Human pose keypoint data
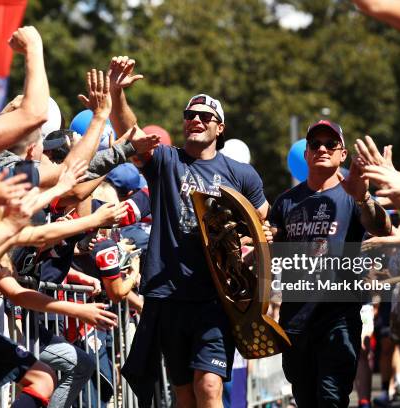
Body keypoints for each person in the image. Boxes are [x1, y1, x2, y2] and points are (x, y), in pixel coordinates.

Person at [110, 56, 270, 407]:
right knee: (183, 394)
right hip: (168, 296)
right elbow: (130, 133)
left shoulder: (241, 174)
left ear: (220, 127)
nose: (195, 120)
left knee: (209, 386)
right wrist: (117, 93)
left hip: (215, 297)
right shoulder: (166, 161)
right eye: (189, 116)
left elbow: (261, 222)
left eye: (205, 117)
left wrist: (249, 242)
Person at [268, 120, 391, 407]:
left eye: (330, 144)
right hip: (295, 319)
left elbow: (382, 228)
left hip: (338, 316)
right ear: (307, 154)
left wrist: (364, 198)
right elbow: (273, 253)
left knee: (332, 398)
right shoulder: (286, 202)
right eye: (315, 144)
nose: (322, 148)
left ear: (342, 153)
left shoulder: (353, 196)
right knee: (306, 399)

[WHAT YOU WILL DO] Without the pictures, copy the entries from their first line through the line containing "left hip: (215, 297)", and only those lines.

[REPLY]
Body keypoints for each person in the image. Boxes are [x1, y1, x2, y2] and points are (x, y), in pixel coordinates.

Person at [110, 56, 270, 407]:
right knee: (183, 394)
right hip: (168, 296)
right elbow: (130, 133)
left shoulder: (241, 174)
left ear: (220, 127)
nose: (195, 120)
left knee: (209, 386)
right wrist: (117, 93)
left hip: (215, 297)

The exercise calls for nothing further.